Posted by Megan Philippa on 2 April 2019
Networking with purpose

When it comes to professional networking, it's fair to say that most of us are divided into two schools; those who love it, and those who loathe it. For those who fear or dread networking events, the mere thought of making small talk with strangers can be very daunting. The truth is, if you're passing up networking opportunities, you're probably also missing out on valuable business opportunities too. This year the Hastings Business Women's Network is celebrating 20 years of connecting like-minded women in our community through the power of networking in a relaxed and fun environment.
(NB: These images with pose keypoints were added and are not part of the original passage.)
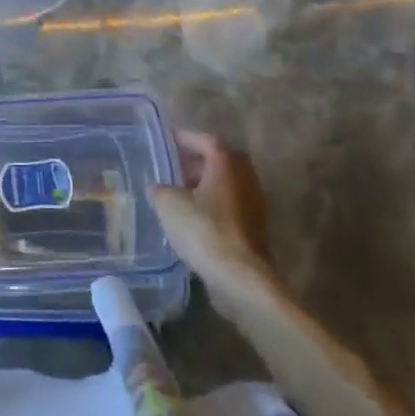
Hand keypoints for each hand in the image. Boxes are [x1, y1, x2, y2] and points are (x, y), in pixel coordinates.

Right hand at [150, 131, 271, 289]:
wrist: (239, 276)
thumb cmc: (203, 230)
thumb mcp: (168, 203)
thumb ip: (160, 189)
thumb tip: (159, 188)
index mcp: (226, 165)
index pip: (207, 140)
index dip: (187, 138)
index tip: (170, 141)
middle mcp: (244, 179)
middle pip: (222, 161)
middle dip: (200, 162)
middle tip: (177, 168)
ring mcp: (253, 205)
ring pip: (228, 185)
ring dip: (207, 186)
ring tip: (182, 195)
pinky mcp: (254, 230)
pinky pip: (232, 207)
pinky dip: (215, 206)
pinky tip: (195, 220)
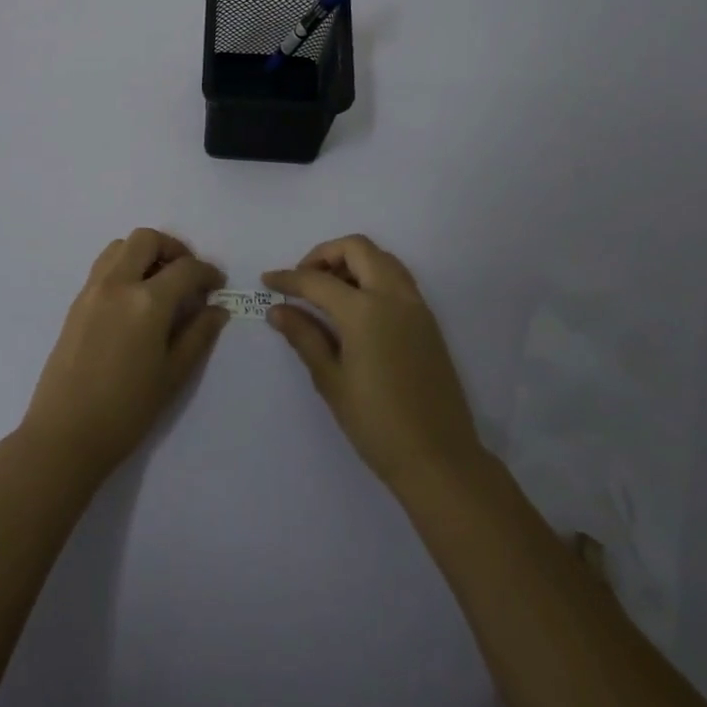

Here's our tips on how you can break through the fear and get the most out of networking events.

 

Begin with your goal in mind 

Before heading to the event, take some time to reflect on what you'd like to achieve from attending. You might be seeking connections for career opportunities, looking for potential clients, or perhaps you just want to network with other people from your industry or school of thought. Whatever your reasons for attending, keep them front of mind leading in to the event.

Do your research

Following on from the above point on keeping your goal top of mind, if you have a very specific purpose in mind, why not also research who could possibly be attending the event and make it your mission to connect with the specific people you'd like to meet? If you're feeling apprehensive about 'stalking' a certain person at the event, make it your mission to simply meet one person and build connections from there.

Focus on 'just one person'

Sometimes networking can be as simple as starting with just one person. Head to the bar on arrival and you're likely to get chatting with someone else who is flying solo, while you both wait in the line. Once you get a conversation going, your networking success is likely to snowball from there.

Prepare your 'elevator pitch'

This is particularly relevant if you have your own business, especially if you are just starting out. If you aren't able to give a really quick overview of what it is that you do and why, you will likely come across as amateurish or at the very least, as if you are lacking confidence in your own business. What potential client would sign up for a service that you can't even promote confidently? Practice your elevator pitch before you go. You should be able to explain what it is that you do within 20-30 seconds. Your pitch can include things like your background (who you are), a brief summary of what it is that you do, and finish off with something that makes you unique or a key focus or project you're currently working on.